**Problem requirements**:
Search each line below for "under", then return the lines where it appears.

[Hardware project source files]
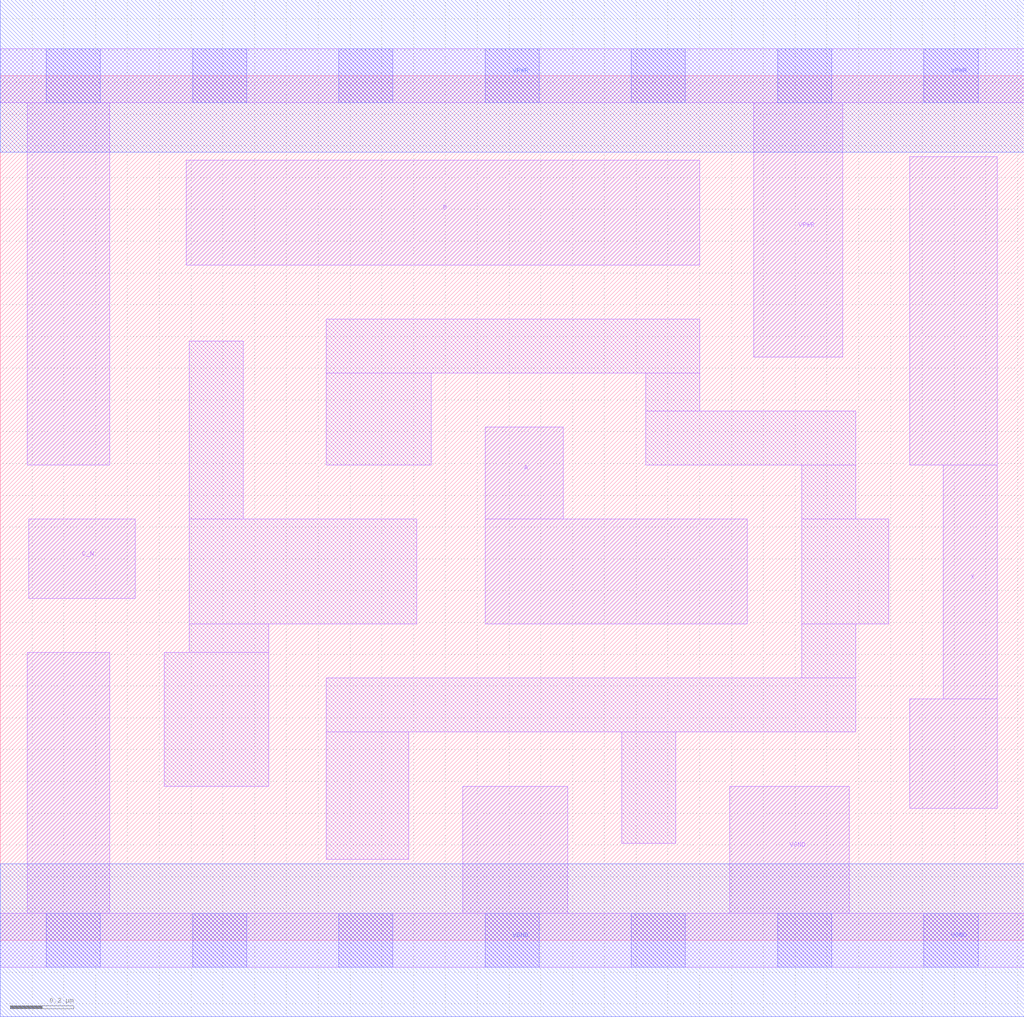
<source format=lef>
# Copyright 2020 The SkyWater PDK Authors
#
# Licensed under the Apache License, Version 2.0 (the "License");
# you may not use this file except in compliance with the License.
# You may obtain a copy of the License at
#
#     https://www.apache.org/licenses/LICENSE-2.0
#
# Unless required by applicable law or agreed to in writing, software
# distributed under the License is distributed on an "AS IS" BASIS,
# WITHOUT WARRANTIES OR CONDITIONS OF ANY KIND, either express or implied.
# See the License for the specific language governing permissions and
# limitations under the License.
#
# SPDX-License-Identifier: Apache-2.0

VERSION 5.7 ;
  NAMESCASESENSITIVE ON ;
  NOWIREEXTENSIONATPIN ON ;
  DIVIDERCHAR "/" ;
  BUSBITCHARS "[]" ;
UNITS
  DATABASE MICRONS 200 ;
END UNITS
MACRO sky130_fd_sc_hd__or3b_1
  CLASS CORE ;
  SOURCE USER ;
  FOREIGN sky130_fd_sc_hd__or3b_1 ;
  ORIGIN  0.000000  0.000000 ;
  SIZE  3.220000 BY  2.720000 ;
  SYMMETRY X Y R90 ;
  SITE unithd ;
  PIN A
    ANTENNAGATEAREA  0.126000 ;
    DIRECTION INPUT ;
    USE SIGNAL ;
    PORT
      LAYER li1 ;
        RECT 1.525000 0.995000 2.350000 1.325000 ;
        RECT 1.525000 1.325000 1.770000 1.615000 ;
    END
  END A
  PIN B
    ANTENNAGATEAREA  0.126000 ;
    DIRECTION INPUT ;
    USE SIGNAL ;
    PORT
      LAYER li1 ;
        RECT 0.585000 2.125000 2.200000 2.455000 ;
    END
  END B
  PIN C_N
    ANTENNAGATEAREA  0.126000 ;
    DIRECTION INPUT ;
    USE SIGNAL ;
    PORT
      LAYER li1 ;
        RECT 0.090000 1.075000 0.425000 1.325000 ;
    END
  END C_N
  PIN X
    ANTENNADIFFAREA  0.453750 ;
    DIRECTION OUTPUT ;
    USE SIGNAL ;
    PORT
      LAYER li1 ;
        RECT 2.860000 0.415000 3.135000 0.760000 ;
        RECT 2.860000 1.495000 3.135000 2.465000 ;
        RECT 2.965000 0.760000 3.135000 1.495000 ;
    END
  END X
  PIN VGND
    DIRECTION INOUT ;
    SHAPE ABUTMENT ;
    USE GROUND ;
    PORT
      LAYER li1 ;
        RECT 0.000000 -0.085000 3.220000 0.085000 ;
        RECT 0.085000  0.085000 0.345000 0.905000 ;
        RECT 1.455000  0.085000 1.785000 0.485000 ;
        RECT 2.295000  0.085000 2.670000 0.485000 ;
      LAYER mcon ;
        RECT 0.145000 -0.085000 0.315000 0.085000 ;
        RECT 0.605000 -0.085000 0.775000 0.085000 ;
        RECT 1.065000 -0.085000 1.235000 0.085000 ;
        RECT 1.525000 -0.085000 1.695000 0.085000 ;
        RECT 1.985000 -0.085000 2.155000 0.085000 ;
        RECT 2.445000 -0.085000 2.615000 0.085000 ;
        RECT 2.905000 -0.085000 3.075000 0.085000 ;
      LAYER met1 ;
        RECT 0.000000 -0.240000 3.220000 0.240000 ;
    END
  END VGND
  PIN VPWR
    DIRECTION INOUT ;
    SHAPE ABUTMENT ;
    USE POWER ;
    PORT
      LAYER li1 ;
        RECT 0.000000 2.635000 3.220000 2.805000 ;
        RECT 0.085000 1.495000 0.345000 2.635000 ;
        RECT 2.370000 1.835000 2.650000 2.635000 ;
      LAYER mcon ;
        RECT 0.145000 2.635000 0.315000 2.805000 ;
        RECT 0.605000 2.635000 0.775000 2.805000 ;
        RECT 1.065000 2.635000 1.235000 2.805000 ;
        RECT 1.525000 2.635000 1.695000 2.805000 ;
        RECT 1.985000 2.635000 2.155000 2.805000 ;
        RECT 2.445000 2.635000 2.615000 2.805000 ;
        RECT 2.905000 2.635000 3.075000 2.805000 ;
      LAYER met1 ;
        RECT 0.000000 2.480000 3.220000 2.960000 ;
    END
  END VPWR
  OBS
    LAYER li1 ;
      RECT 0.515000 0.485000 0.845000 0.905000 ;
      RECT 0.595000 0.905000 0.845000 0.995000 ;
      RECT 0.595000 0.995000 1.310000 1.325000 ;
      RECT 0.595000 1.325000 0.765000 1.885000 ;
      RECT 1.025000 0.255000 1.285000 0.655000 ;
      RECT 1.025000 0.655000 2.690000 0.825000 ;
      RECT 1.025000 1.495000 1.355000 1.785000 ;
      RECT 1.025000 1.785000 2.200000 1.955000 ;
      RECT 1.955000 0.305000 2.125000 0.655000 ;
      RECT 2.030000 1.495000 2.690000 1.665000 ;
      RECT 2.030000 1.665000 2.200000 1.785000 ;
      RECT 2.520000 0.825000 2.690000 0.995000 ;
      RECT 2.520000 0.995000 2.795000 1.325000 ;
      RECT 2.520000 1.325000 2.690000 1.495000 ;
  END
END sky130_fd_sc_hd__or3b_1

</source>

**Reply**:
# Licensed under the Apache License, Version 2.0 (the "License");
# distributed under the License is distributed on an "AS IS" BASIS,
# limitations under the License.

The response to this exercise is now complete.